Scott v. New York State Division of Parole

Appeal from a judgment of the Supreme Court (Ceresia, Jr., J.), entered February 8, 2005 in Albany County, which dismissed petitioner’s application, in proceeding pursuant to CPLR article 78, to review a determination of the Board of Parole denying petitioner’s request for parole release.

In 1999, petitioner pleaded guilty to manslaughter in the second degree after he was accused of conspiring with an ac*951quaintance to kill his business partner. Following a heated argument with the victim, petitioner drove the acquaintance to the victim’s home and provided him with a gun, whereupon the acquaintance fatally shot the victim and injured the victim’s girlfriend by shooting her in the head. Petitioner confessed to his involvement in the crime more than four years later after he was arrested for felony marihuana possession. He was sentenced to 5 to 15 years in prison and made his first appearance before the Board of Parole in December 2003. The Board denied petitioner’s request for parole release and its decision was affirmed on administrative appeal. Petitioner then commenced this CPLR article 78 proceeding challenging that decision. Supreme Court dismissed the petition, resulting in this appeal.

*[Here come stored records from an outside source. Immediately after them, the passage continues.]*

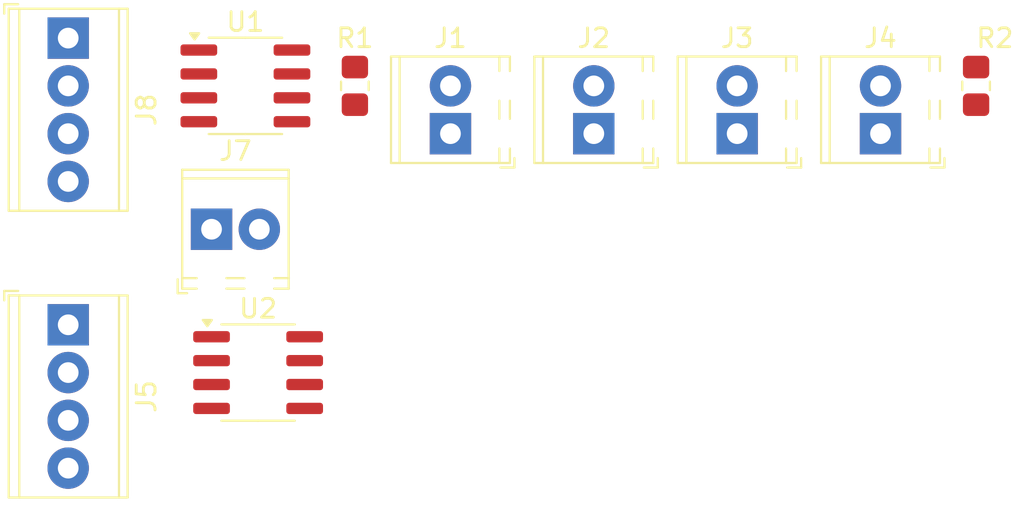
<source format=kicad_pcb>
(kicad_pcb (version 20221018) (generator pcbnew)

  (general
    (thickness 1.6)
  )

  (paper "A4")
  (layers
    (0 "F.Cu" signal)
    (31 "B.Cu" signal)
    (32 "B.Adhes" user "B.Adhesive")
    (33 "F.Adhes" user "F.Adhesive")
    (34 "B.Paste" user)
    (35 "F.Paste" user)
    (36 "B.SilkS" user "B.Silkscreen")
    (37 "F.SilkS" user "F.Silkscreen")
    (38 "B.Mask" user)
    (39 "F.Mask" user)
    (40 "Dwgs.User" user "User.Drawings")
    (41 "Cmts.User" user "User.Comments")
    (42 "Eco1.User" user "User.Eco1")
    (43 "Eco2.User" user "User.Eco2")
    (44 "Edge.Cuts" user)
    (45 "Margin" user)
    (46 "B.CrtYd" user "B.Courtyard")
    (47 "F.CrtYd" user "F.Courtyard")
    (48 "B.Fab" user)
    (49 "F.Fab" user)
    (50 "User.1" user)
    (51 "User.2" user)
    (52 "User.3" user)
    (53 "User.4" user)
    (54 "User.5" user)
    (55 "User.6" user)
    (56 "User.7" user)
    (57 "User.8" user)
    (58 "User.9" user)
  )

  (setup
    (stackup
      (layer "F.SilkS" (type "Top Silk Screen"))
      (layer "F.Paste" (type "Top Solder Paste"))
      (layer "F.Mask" (type "Top Solder Mask") (thickness 0.01))
      (layer "F.Cu" (type "copper") (thickness 0.035))
      (layer "dielectric 1" (type "core") (thickness 1.51) (material "FR4") (epsilon_r 4.5) (loss_tangent 0.02))
      (layer "B.Cu" (type "copper") (thickness 0.035))
      (layer "B.Mask" (type "Bottom Solder Mask") (thickness 0.01))
      (layer "B.Paste" (type "Bottom Solder Paste"))
      (layer "B.SilkS" (type "Bottom Silk Screen"))
      (copper_finish "None")
      (dielectric_constraints no)
    )
    (pad_to_mask_clearance 0)
    (pcbplotparams
      (layerselection 0x00010fc_ffffffff)
      (plot_on_all_layers_selection 0x0000000_00000000)
      (disableapertmacros false)
      (usegerberextensions false)
      (usegerberattributes true)
      (usegerberadvancedattributes true)
      (creategerberjobfile true)
      (dashed_line_dash_ratio 12.000000)
      (dashed_line_gap_ratio 3.000000)
      (svgprecision 4)
      (plotframeref false)
      (viasonmask false)
      (mode 1)
      (useauxorigin false)
      (hpglpennumber 1)
      (hpglpenspeed 20)
      (hpglpendiameter 15.000000)
      (dxfpolygonmode true)
      (dxfimperialunits true)
      (dxfusepcbnewfont true)
      (psnegative false)
      (psa4output false)
      (plotreference true)
      (plotvalue true)
      (plotinvisibletext false)
      (sketchpadsonfab false)
      (subtractmaskfromsilk false)
      (outputformat 1)
      (mirror false)
      (drillshape 1)
      (scaleselection 1)
      (outputdirectory "")
    )
  )

  (net 0 "")
  (net 1 "/CANL")
  (net 2 "/CANH")
  (net 3 "/CAN_Tx")
  (net 4 "/CAN_Rx")
  (net 5 "Net-(J5-Pin_4)")
  (net 6 "GND")
  (net 7 "+3.3V")
  (net 8 "Net-(J5-Pin_2)")
  (net 9 "Net-(J8-Pin_2)")
  (net 10 "Net-(J8-Pin_4)")

  (footprint "Resistor_SMD:R_0805_2012Metric_Pad1.20x1.40mm_HandSolder" (layer "F.Cu") (at 137.16 83.82 -90))

  (footprint "TerminalBlock_Phoenix:TerminalBlock_Phoenix_MPT-0,5-2-2.54_1x02_P2.54mm_Horizontal" (layer "F.Cu") (at 142.24 86.36 90))

  (footprint "Package_SO:SOIC-8_3.9x4.9mm_P1.27mm" (layer "F.Cu") (at 132.015 99.06))

  (footprint "TerminalBlock_Phoenix:TerminalBlock_Phoenix_MPT-0,5-4-2.54_1x04_P2.54mm_Horizontal" (layer "F.Cu") (at 121.92 96.52 -90))

  (footprint "Package_SO:SOIC-8_3.9x4.9mm_P1.27mm" (layer "F.Cu") (at 131.34 83.82))

  (footprint "TerminalBlock_Phoenix:TerminalBlock_Phoenix_MPT-0,5-2-2.54_1x02_P2.54mm_Horizontal" (layer "F.Cu") (at 165.1 86.36 90))

  (footprint "TerminalBlock_Phoenix:TerminalBlock_Phoenix_MPT-0,5-2-2.54_1x02_P2.54mm_Horizontal" (layer "F.Cu") (at 149.86 86.36 90))

  (footprint "TerminalBlock_Phoenix:TerminalBlock_Phoenix_MPT-0,5-2-2.54_1x02_P2.54mm_Horizontal" (layer "F.Cu") (at 129.54 91.44))

  (footprint "TerminalBlock_Phoenix:TerminalBlock_Phoenix_MPT-0,5-4-2.54_1x04_P2.54mm_Horizontal" (layer "F.Cu") (at 121.92 81.28 -90))

  (footprint "TerminalBlock_Phoenix:TerminalBlock_Phoenix_MPT-0,5-2-2.54_1x02_P2.54mm_Horizontal" (layer "F.Cu") (at 157.48 86.36 90))

  (footprint "Resistor_SMD:R_0805_2012Metric_Pad1.20x1.40mm_HandSolder" (layer "F.Cu") (at 170.18 83.82 -90))

)

</source>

Contrary to petitioner’s claim, the Board took into account the relevant factors in denying his request for parole release, including the serious nature of his crime as well as his receipt of a certificate of earned eligibility, remorse for his conduct, program accomplishments, vocational skills, clean disciplinary record and postrelease plans for employment and residence (see Executive Law § 259-i [1] [a]; [2] [c] [A]; see also Matter of Davis v New York State Bd. of Parole, 17 AD3d 970, 970 [2005]; Matter of Aulet v Travis, 17 AD3d 883, 884 [2005]). Furthermore, there is nothing to substantiate petitioner’s claim that the Board’s decision was part of an executive policy to deny release to violent felons (see Matter of Davis v New York State Bd. of Parole, supra at 970). On the record as a whole, we do not find that the Board’s decision exhibits “ ‘irrationality bordering on impropriety’ ” (Matter of Silmon v Travis, 95 NY2d 470, 476 [2000], quoting Matter of Russo v New York State Bd. of Parole, 50 NY2d 69, 77 [1980]) and, therefore, we decline to disturb it. We have considered petitioner’s remaining contentions and find them to be unavailing.

Cardona, P.J., Mercure, Crew III, Peters and Spain, JJ., concur. Ordered that the judgment is affirmed, without costs.